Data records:
"""

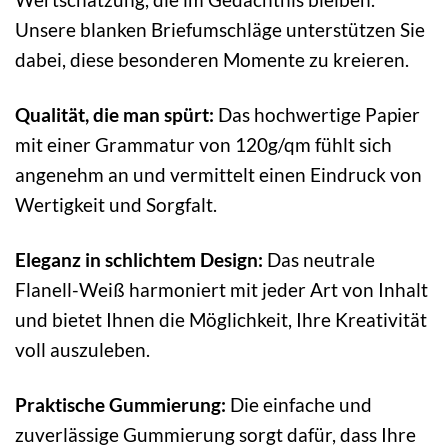
Unsere blanken Briefumschläge unterstützen Sie
dabei, diese besonderen Momente zu kreieren.
Qualität, die man spürt:
Das hochwertige Papier
mit einer Grammatur von 120g/qm fühlt sich
angenehm an und vermittelt einen Eindruck von
Wertigkeit und Sorgfalt.
Eleganz in schlichtem Design:
Das neutrale
Flanell-Weiß harmoniert mit jeder Art von Inhalt
und bietet Ihnen die Möglichkeit, Ihre Kreativität
voll auszuleben.
Praktische Gummierung:
Die einfache und
zuverlässige Gummierung sorgt dafür, dass Ihre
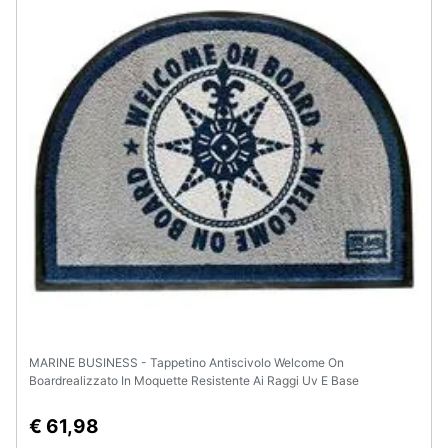
Assistenza
clienti
Esci
MARINE BUSINESS - Tappetino Antiscivolo Welcome On
Boardrealizzato In Moquette Resistente Ai Raggi Uv E Base
Antiscivolo A Formadi Mezzaluna. Dim. Mm 700x500
€ 61,98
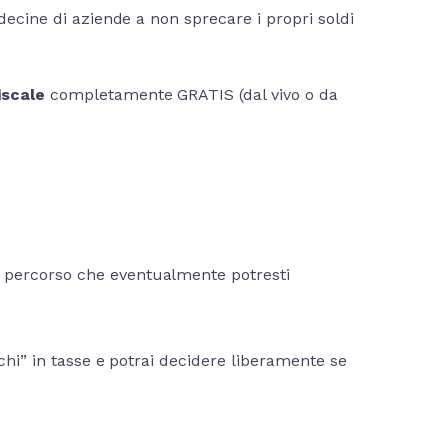
 decine di aziende a non sprecare i propri soldi
iscale
completamente GRATIS (dal vivo o da
ul percorso che eventualmente potresti
echi” in tasse e potrai decidere liberamente se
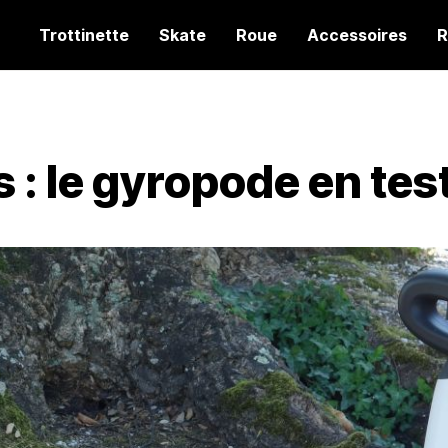
Trottinette
Skate
Roue
Accessoires
R
 : le gyropode en tes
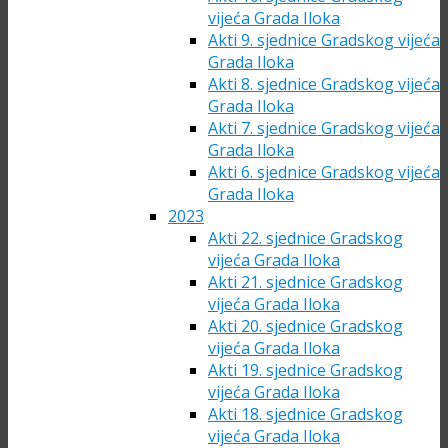
vijeća Grada Iloka
Akti 9. sjednice Gradskog vijeća
Grada Iloka
Akti 8. sjednice Gradskog vijeća
Grada Iloka
Akti 7. sjednice Gradskog vijeća
Grada Iloka
Akti 6. sjednice Gradskog vijeća
Grada Iloka
2023
Akti 22. sjednice Gradskog
vijeća Grada Iloka
Akti 21. sjednice Gradskog
vijeća Grada Iloka
Akti 20. sjednice Gradskog
vijeća Grada Iloka
Akti 19. sjednice Gradskog
vijeća Grada Iloka
Akti 18. sjednice Gradskog
vijeća Grada Iloka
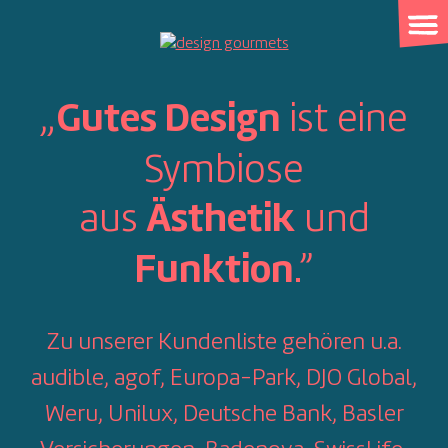
Skip
to
content
„
ist eine
Gutes Design
Symbiose
aus
und
Ästhetik
.”
Funktion
Zu unserer Kundenliste gehören u.a.
audible, agof, Europa-Park, DJO Global,
Weru, Unilux, Deutsche Bank, Basler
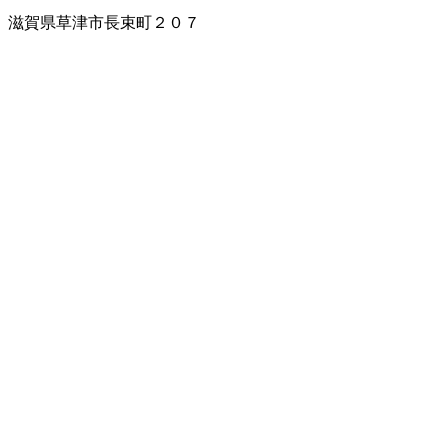
滋賀県草津市長束町２０７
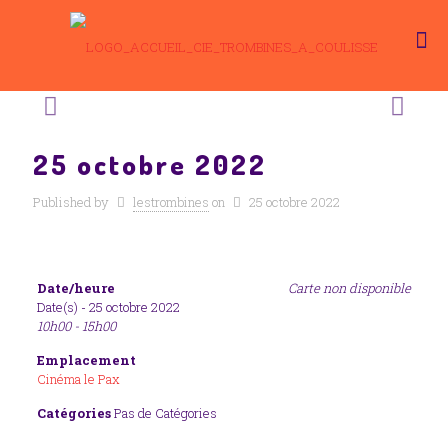
25 octobre 2022
Published by
lestrombines
on
25 octobre 2022
Date/heure
Carte non disponible
Date(s) - 25 octobre 2022
10h00 - 15h00
Emplacement
Cinéma le Pax
Catégories
Pas de Catégories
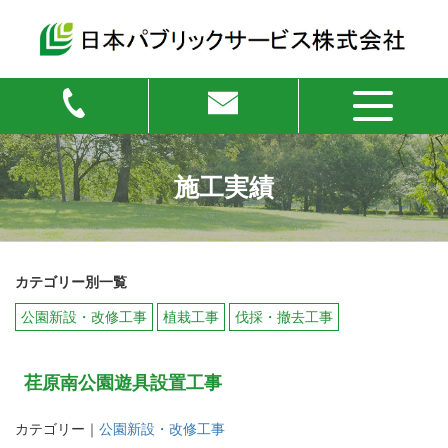
施工実績
カテゴリー別一覧
公園新設・改修工事
植栽工事
伐採・撤去工事
荏原南公園遊具設置工事
カテゴリー｜
公園新設・改修工事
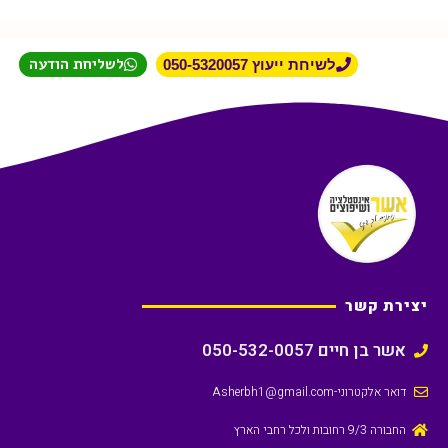
לשליחת הודעה
לשיחת ייעוץ 050-5320057
יצירת קשר
אשר בן חיים 050-532-0057
דואר אלקטרוני
-Asherbh1@gmail.com
החבורה 9/3 רחובות ולכל רחבי הארץ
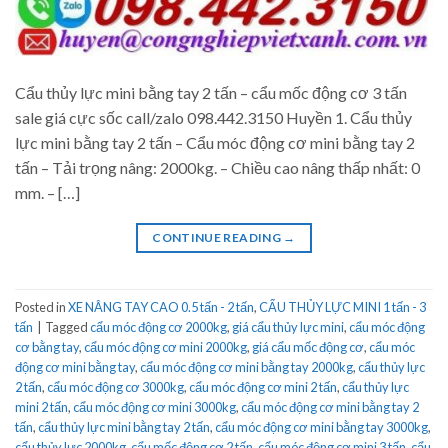
Cẩu thủy lực mini bằng tay 2 tấn – cẩu mốc động cơ 3 tấn
sale giá cực sốc call/zalo 098.442.3150 Huyền 1. Cẩu thủy
lực mini bằng tay 2 tấn – Cẩu móc động cơ mini bằng tay 2
tấn – Tải trọng nâng: 2000kg. – Chiều cao nâng thấp nhất: 0
mm. – […]
CONTINUE READING
→
Posted in
XE NÂNG TAY CAO 0.5 tấn - 2 tấn
,
CẨU THỦY LỰC MINI 1 tấn - 3
tấn
|
Tagged
cẩu móc động cơ 2000kg
,
giá cẩu thủy lực mini
,
cẩu móc động
cơ bằng tay
,
cẩu móc động cơ mini 2000kg
,
giá cẩu mốc động cơ
,
cẩu móc
động cơ mini bằng tay
,
cẩu móc động cơ mini bằng tay 2000kg
,
cẩu thủy lực
2 tấn
,
cẩu móc động cơ 3000kg
,
cẩu móc động cơ mini 2 tấn
,
cẩu thủy lực
mini 2 tấn
,
cẩu móc động cơ mini 3000kg
,
cẩu móc động cơ mini bằng tay 2
tấn
,
cẩu thủy lực mini bằng tay 2 tấn
,
cẩu móc động cơ mini bằng tay 3000kg
,
cẩu thủy lực 2000kg
,
cẩu mốc động cơ 2 tấn
,
cẩu móc động cơ mini 3 tấn
,
cẩu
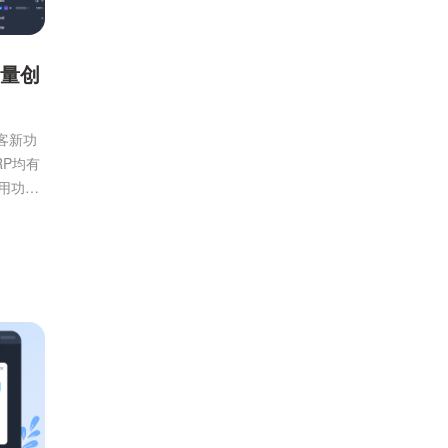
批量创
客新功
RP均有
用功
高效的
本次重
持导入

"""

### Task goal
What is needed is an exact restatement of the lines from the line with "-Asherbh1@gmail.com" through the final line of the data, pictures excluded.

### Expected answer
-Asherbh1@gmail.com
החבורה 9/3 רחובות ולכל רחבי הארץ
Cẩu thủy lực mini bằng tay 2 tấn – cẩu mốc động cơ 3 tấn
sale giá cực sốc call/zalo 098.442.3150 Huyền 1. Cẩu thủy
lực mini bằng tay 2 tấn – Cẩu móc động cơ mini bằng tay 2
tấn – Tải trọng nâng: 2000kg. – Chiều cao nâng thấp nhất: 0
mm. – […]
CONTINUE READING
→
Posted in
XE NÂNG TAY CAO 0.5 tấn - 2 tấn
,
CẨU THỦY LỰC MINI 1 tấn - 3
tấn
|
Tagged
cẩu móc động cơ 2000kg
,
giá cẩu thủy lực mini
,
cẩu móc động
cơ bằng tay
,
cẩu móc động cơ mini 2000kg
,
giá cẩu mốc động cơ
,
cẩu móc
động cơ mini bằng tay
,
cẩu móc động cơ mini bằng tay 2000kg
,
cẩu thủy lực
2 tấn
,
cẩu móc động cơ 3000kg
,
cẩu móc động cơ mini 2 tấn
,
cẩu thủy lực
mini 2 tấn
,
cẩu móc động cơ mini 3000kg
,
cẩu móc động cơ mini bằng tay 2
tấn
,
cẩu thủy lực mini bằng tay 2 tấn
,
cẩu móc động cơ mini bằng tay 3000kg
,
cẩu thủy lực 2000kg
,
cẩu mốc động cơ 2 tấn
,
cẩu móc động cơ mini 3 tấn
,
cẩu
批量创
客新功
RP均有
用功
高效的
本次重
持导入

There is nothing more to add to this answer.